There's a vendor who will sort of do the first steps for prepping your footage.
We call it dailies.
They'll sync the footage and they'll put it in a format that is
more friendly for us to work with.
So we work on Avid I would say, 99% of all productions are Avid.
A lot of indies will use Premiere people who do trailers or things
like that they might use Premiere.
But pretty much every job is on Avid.
One of the things that is involved with working in Avid is that you
use proxy media which is really important, especially now because
we're shooting with cameras that shoot 8K and the file sizes are massive.
If we're putting together an hour long TV show you can't work with it that way.
You have to work in a much like just a 1920 x 1080p format that is
a lot more processor friendly.
So anyway, the vendor will send us a digital package that we'll
download, and I'll bring that footage into the Avid, w hich is our
computers, we just call 'em Avids.
Avid is the program, but it's also the name of the thing.
It's some carry over term.
But anyway, so I, I bring my footage into the Avid and then I
start prepping it for my Editor.
And like we discussed earlier that's different based on
who you're working with.
Each scene gets its own bin.
And I'll give my Editor scenes as I've finished prepping them.
I'll assess the footage that I've gotten and think of the most efficient
way for me to get it done, but to also make sure that my editor
doesn't have downtime or minimize the amount of downtime that they have.
So I might give them a couple smaller scenes first that I can get done
really quick, cuz that'll buy me a little extra time to do a bigger scene.
Or sometimes if the bigger scene is the more interesting one, I'll just say, Hey,
you're not gonna have any footage for a minute, but I'm gonna give you this big
scene that'll keep you busy for a while.
Randy Strobl: We're taking a short break to tell you about the Dirk Koning
Memorial Film and Video scholarship.
Here's Gretchen Vinnedge remembering Dirk Koning.
Gretchen Vinnedge: The Koning Scholarship enables students to get
that kind of an education, to be a good filmmaker, to be able to express their
voice and to continue Dirk's dream.
Randy Strobl: For more information, and to donate to the scholarship,
visit the link in the description.
Now, back to the show.
And so when you say you're giving them a scene, are you you just
giving them bins or did you lay stuff on a timeline for 'em?
Brad Mead: It's a scene bin.
I'm not laying anything into a timeline for him.

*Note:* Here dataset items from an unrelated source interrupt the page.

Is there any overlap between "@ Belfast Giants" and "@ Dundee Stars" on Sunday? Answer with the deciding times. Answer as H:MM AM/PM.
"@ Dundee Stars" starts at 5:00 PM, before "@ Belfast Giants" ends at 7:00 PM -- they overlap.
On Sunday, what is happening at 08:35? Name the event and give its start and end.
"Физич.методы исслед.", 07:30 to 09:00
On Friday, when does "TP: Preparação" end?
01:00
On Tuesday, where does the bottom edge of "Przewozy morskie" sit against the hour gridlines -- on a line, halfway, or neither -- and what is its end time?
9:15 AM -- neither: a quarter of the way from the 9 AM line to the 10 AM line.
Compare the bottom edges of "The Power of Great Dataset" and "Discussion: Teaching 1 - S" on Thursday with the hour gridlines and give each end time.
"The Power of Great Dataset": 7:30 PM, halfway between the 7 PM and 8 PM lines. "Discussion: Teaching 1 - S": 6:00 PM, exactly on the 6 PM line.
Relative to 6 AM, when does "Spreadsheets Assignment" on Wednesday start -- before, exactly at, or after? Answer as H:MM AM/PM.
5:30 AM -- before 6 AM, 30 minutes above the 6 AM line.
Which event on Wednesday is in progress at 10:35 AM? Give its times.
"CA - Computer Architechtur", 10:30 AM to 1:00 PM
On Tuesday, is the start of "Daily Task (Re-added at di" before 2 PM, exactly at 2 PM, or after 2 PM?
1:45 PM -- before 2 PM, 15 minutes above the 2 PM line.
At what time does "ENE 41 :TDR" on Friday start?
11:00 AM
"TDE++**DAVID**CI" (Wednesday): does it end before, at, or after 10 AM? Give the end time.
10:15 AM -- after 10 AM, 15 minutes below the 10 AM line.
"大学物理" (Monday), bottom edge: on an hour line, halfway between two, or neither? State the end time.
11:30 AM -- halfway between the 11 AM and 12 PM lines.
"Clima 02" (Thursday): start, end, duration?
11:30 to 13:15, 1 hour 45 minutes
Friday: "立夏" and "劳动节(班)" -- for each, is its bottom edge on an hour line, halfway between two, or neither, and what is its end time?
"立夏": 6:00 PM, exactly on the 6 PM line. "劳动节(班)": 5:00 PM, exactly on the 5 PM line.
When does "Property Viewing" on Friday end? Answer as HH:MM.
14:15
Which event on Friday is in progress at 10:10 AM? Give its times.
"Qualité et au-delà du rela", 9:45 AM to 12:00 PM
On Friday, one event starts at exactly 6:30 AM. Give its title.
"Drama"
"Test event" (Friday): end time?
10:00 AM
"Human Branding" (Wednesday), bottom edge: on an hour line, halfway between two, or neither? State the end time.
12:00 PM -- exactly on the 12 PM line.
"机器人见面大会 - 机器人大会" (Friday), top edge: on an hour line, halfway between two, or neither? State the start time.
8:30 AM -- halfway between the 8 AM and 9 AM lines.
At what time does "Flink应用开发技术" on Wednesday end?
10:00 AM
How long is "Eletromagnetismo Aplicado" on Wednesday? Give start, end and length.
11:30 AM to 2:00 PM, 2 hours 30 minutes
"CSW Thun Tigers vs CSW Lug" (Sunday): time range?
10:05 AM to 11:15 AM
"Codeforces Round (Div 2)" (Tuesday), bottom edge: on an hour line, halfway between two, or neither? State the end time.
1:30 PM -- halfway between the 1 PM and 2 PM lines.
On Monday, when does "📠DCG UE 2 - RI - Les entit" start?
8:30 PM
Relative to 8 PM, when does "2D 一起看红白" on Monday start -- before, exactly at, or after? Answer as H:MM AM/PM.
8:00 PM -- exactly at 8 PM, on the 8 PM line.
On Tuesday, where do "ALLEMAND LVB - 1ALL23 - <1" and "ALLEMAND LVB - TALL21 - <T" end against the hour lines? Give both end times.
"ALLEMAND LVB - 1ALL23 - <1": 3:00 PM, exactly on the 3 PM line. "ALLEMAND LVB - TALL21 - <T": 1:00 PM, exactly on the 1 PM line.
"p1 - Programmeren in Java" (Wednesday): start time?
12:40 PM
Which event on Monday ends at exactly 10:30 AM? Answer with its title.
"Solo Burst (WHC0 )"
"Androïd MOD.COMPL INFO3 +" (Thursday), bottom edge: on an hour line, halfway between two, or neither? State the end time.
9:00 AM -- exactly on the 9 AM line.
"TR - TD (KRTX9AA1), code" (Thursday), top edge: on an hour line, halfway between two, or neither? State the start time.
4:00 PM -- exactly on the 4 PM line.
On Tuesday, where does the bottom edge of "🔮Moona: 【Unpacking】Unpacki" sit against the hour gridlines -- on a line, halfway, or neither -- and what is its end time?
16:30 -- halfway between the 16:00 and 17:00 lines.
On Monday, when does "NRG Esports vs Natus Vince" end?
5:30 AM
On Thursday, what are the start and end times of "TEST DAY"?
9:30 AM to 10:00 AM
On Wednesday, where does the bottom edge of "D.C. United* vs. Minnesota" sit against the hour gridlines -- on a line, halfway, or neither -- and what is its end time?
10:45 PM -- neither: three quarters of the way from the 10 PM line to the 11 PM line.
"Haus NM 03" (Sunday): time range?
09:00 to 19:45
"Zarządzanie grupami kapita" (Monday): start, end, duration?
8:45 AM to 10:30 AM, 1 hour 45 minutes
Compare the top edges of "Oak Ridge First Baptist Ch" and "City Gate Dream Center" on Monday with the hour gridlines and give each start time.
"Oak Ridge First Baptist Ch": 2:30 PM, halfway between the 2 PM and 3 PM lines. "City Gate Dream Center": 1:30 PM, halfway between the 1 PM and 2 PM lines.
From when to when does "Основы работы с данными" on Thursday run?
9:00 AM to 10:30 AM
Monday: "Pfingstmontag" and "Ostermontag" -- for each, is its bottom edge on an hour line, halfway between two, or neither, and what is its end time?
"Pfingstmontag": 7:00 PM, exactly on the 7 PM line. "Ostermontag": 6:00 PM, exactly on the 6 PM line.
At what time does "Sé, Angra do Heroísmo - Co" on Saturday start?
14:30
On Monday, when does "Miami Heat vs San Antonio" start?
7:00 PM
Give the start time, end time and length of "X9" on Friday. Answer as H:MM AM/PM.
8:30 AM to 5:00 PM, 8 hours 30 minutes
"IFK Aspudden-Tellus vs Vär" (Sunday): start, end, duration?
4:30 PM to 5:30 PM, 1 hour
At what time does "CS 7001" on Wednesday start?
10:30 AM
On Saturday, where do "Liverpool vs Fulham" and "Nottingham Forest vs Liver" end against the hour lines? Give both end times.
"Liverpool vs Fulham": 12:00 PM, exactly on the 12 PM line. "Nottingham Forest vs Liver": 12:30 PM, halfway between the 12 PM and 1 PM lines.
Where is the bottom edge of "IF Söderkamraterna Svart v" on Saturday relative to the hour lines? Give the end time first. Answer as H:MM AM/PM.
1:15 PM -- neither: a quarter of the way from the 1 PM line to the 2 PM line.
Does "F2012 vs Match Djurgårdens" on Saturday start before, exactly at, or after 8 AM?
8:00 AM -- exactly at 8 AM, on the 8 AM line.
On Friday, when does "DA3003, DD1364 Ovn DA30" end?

He's just he'll do all that cause he's the Editor, . I prepped a
bin in whatever way that he wants.
And then I hand that bin over to him and say, here you go.
You can go cut this now.
Randy Strobl: So, and prepping the bin would be like labeling, closeups,
labeling takes, things like that.
Brad Mead: You don't have to do really a whole lot of labeling,
cuz a lot of that gets done for us.
So the vendor that I was talking about, that they do the sort of
first stages when they bring the footage in, they transcode it.
They also will rename those clips based on the production paperwork that we get.
So every shot is gonna have a name and a camera and all these things,
and they'll name the clips like that.
So that we know what clip refers to what note in the paperwork.
And so yeah it is more just putting it in a format that they prefer.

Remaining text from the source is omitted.